Когда я учился в школе, мы имели дело с режимом Муссы Траоре, который мы считали проимпериалистическим диктаторским режимом, и я думаю, что Траоре несёт ответственность за неолиберальный поворот и потерю суверенитета. Нас было четверо товарищей, и мы основали нелегальную коммунистическую партию. Нашим примером были большевики, мы искали реальной конфронтации и дебатов. Поэтому я ушёл из университета и пришёл в политику в то время, когда студенческое движение в Мали набирало силу.

Среди прочего мы участвовали в создании Национального комитета демократических инициатив — первой политической организации в Мали, которая призывала к созданию многопартийной системы и свержению режима Муссы Траоре. Нашей моделью была ленинская «Искра», поэтому мы основали газету «Санфи», это было в 1984—1985 годах. Но это оказался фальстарт, и мы не представляли, какие силы привели в движение.

Это были представители студенческого движения, которое одержало верх после ухода военных, и я был членом Национального комитета демократических инициатив. Но через девять месяцев в комитете произошёл сдвиг вправо, и я ушёл в отставку. В оппозиции мы основали радиостанцию «Кайира», чтобы объединить общественность, которая стремилась к социалистическим переменам и критиковала неолиберальный курс правительства. Поэтому создание радиостанции стало продолжением нашей борьбы, в результате которой была основана партия SADI (Африканская солидарность за демократию и независимость) в 1996 году.

— Что изменилось в вашем анализе в момент создания новой партии?

— Для того чтобы мы могли идти по прогрессивному пути, нет смысла размышлять о социализме, он пока не стоит на повестке дня. Прежде всего мы должны создать основу африканской солидарности для модели демократии, понимаемой как народовластие и отличающейся от проимпериалистической неоколониальной модели. Мы считаем, что наша нынешняя независимость является формальной. К сожалению, сегодня в нашей стране крайне сложно проводить такие дебаты.

Если посмотреть на историческое развитие, то первое поколение наших революционеров изо всех сил стремилось к независимости — они понимали необходимость экономической деколонизации. Среди тех, кто работал над этим, были наш президент Модибо Кейта, президент Алжира Бен-Белла, Кваме Нкрума. Они пытались реально порвать с империализмом. Я встретился с первым алжирским президентом Бен-Беллой в 1996 году и беседовал с ним целую ночь. Бен-Белла рассказал мне, что Кейта в Мали, Ниерере в Танзании и он сам планировали создать совместную авиакомпанию и совместную морскую компанию для Африканского континента. Однако им не хватало экономической независимости, которая была необходима для запуска этих проектов.

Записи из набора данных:
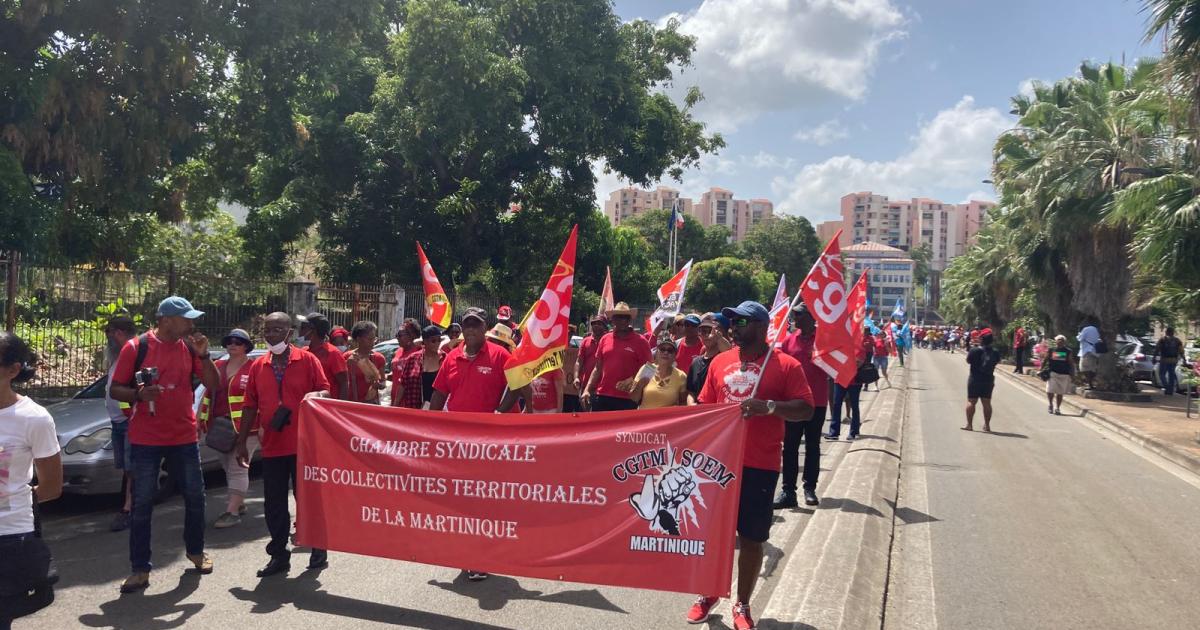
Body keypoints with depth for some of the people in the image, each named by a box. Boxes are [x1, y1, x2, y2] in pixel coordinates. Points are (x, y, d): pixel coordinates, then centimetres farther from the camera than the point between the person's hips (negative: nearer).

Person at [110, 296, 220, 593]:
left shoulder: (189, 347, 2)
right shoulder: (136, 347, -7)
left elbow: (214, 385, 0)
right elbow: (115, 389, -2)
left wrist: (203, 355, -13)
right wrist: (138, 394, -22)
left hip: (184, 437, 3)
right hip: (146, 440, -3)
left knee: (195, 496, 12)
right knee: (142, 504, 1)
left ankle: (196, 551, 32)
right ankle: (140, 569, 11)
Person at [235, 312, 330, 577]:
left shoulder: (307, 360, -2)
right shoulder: (257, 366, 9)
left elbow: (326, 392, -3)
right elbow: (250, 406, 12)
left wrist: (316, 395, -27)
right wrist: (242, 442, 10)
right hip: (272, 446, 4)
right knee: (273, 503, 9)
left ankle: (319, 549, 21)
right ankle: (279, 554, 21)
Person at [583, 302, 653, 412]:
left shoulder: (640, 341, -2)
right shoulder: (605, 339, 9)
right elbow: (597, 368, 14)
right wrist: (587, 390, 6)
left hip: (627, 399, -3)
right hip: (602, 396, 4)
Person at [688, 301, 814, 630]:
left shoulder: (786, 365, -5)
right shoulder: (720, 361, 7)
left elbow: (806, 409, -9)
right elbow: (704, 406, 12)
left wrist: (769, 406, -24)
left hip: (759, 465, -3)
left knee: (751, 537, 7)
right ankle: (708, 594, 30)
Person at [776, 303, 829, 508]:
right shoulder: (790, 340, 4)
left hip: (817, 401, -3)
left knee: (812, 446, 9)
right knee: (790, 446, 3)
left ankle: (810, 488, 18)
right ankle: (788, 491, 8)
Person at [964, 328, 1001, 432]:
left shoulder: (974, 350, -15)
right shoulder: (995, 352, -4)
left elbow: (968, 361, -3)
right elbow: (997, 362, 12)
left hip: (975, 379, -3)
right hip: (989, 380, 3)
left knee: (971, 401, 3)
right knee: (987, 403, 10)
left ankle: (969, 425, 1)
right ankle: (987, 425, 13)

* **Задания к упражнению**:
1 – Перепишите, пожалуйста, из текста о политической борьбе в Мали отрывок, начиная со слов «Когда я учился» и далее вплоть до слов «привели в движение.».
2 – Допишите следующую часть текста о политической борьбе в Мали, начав сразу после его последнего предложения.

* **Ожидаемые результаты**:
1 –
Когда я учился в школе, мы имели дело с режимом Муссы Траоре, который мы считали проимпериалистическим диктаторским режимом, и я думаю, что Траоре несёт ответственность за неолиберальный поворот и потерю суверенитета. Нас было четверо товарищей, и мы основали нелегальную коммунистическую партию. Нашим примером были большевики, мы искали реальной конфронтации и дебатов. Поэтому я ушёл из университета и пришёл в политику в то время, когда студенческое движение в Мали набирало силу.

Среди прочего мы участвовали в создании Национального комитета демократических инициатив — первой политической организации в Мали, которая призывала к созданию многопартийной системы и свержению режима Муссы Траоре. Нашей моделью была ленинская «Искра», поэтому мы основали газету «Санфи», это было в 1984—1985 годах. Но это оказался фальстарт, и мы не представляли, какие силы привели в движение.

2 –
Но в это время Мусса Траоре уже готовил государственный переворот против Модибо Кейты. С Муссой Траоре погибла идея западноафриканской солидарности. Оставалось только стремление к перманентным военным конфликтам с соседями, что облегчало французским империалистам задачу удерживать весь регион. Все экономические проекты, которые должны были связать Алжир, Мали, Гану и другие страны, провалились. Эти проекты были основаны на стремлении построить экономически независимый регион. Но все главы государств, которые работали в этом направлении, были свергнуты в результате военных переворотов.

— Играла ли малийская армия контрреволюционную роль?

— Что касается малийской армии, то с ней с самого начала были проблемы. Она была очень плохо организована. Я знаю, что между советниками Кейты существовали разногласия. В то время как одни выступали за профессиональную армию, которая была бы вне политики и действовала как каста, другие выступали против такого разделения армии и населения.

Демократическую армию нельзя создавать как банду наёмников, она должна быть связана с массой населения и находиться под строгим контролем. Французы также полагались на профессиональную армию. Модибо Кейта тоже в своё время испытывал трудности с принятием такой структуры народной армии, и я считаю, что Франция с самого начала навязала малийцам своё видение профессиональной армии.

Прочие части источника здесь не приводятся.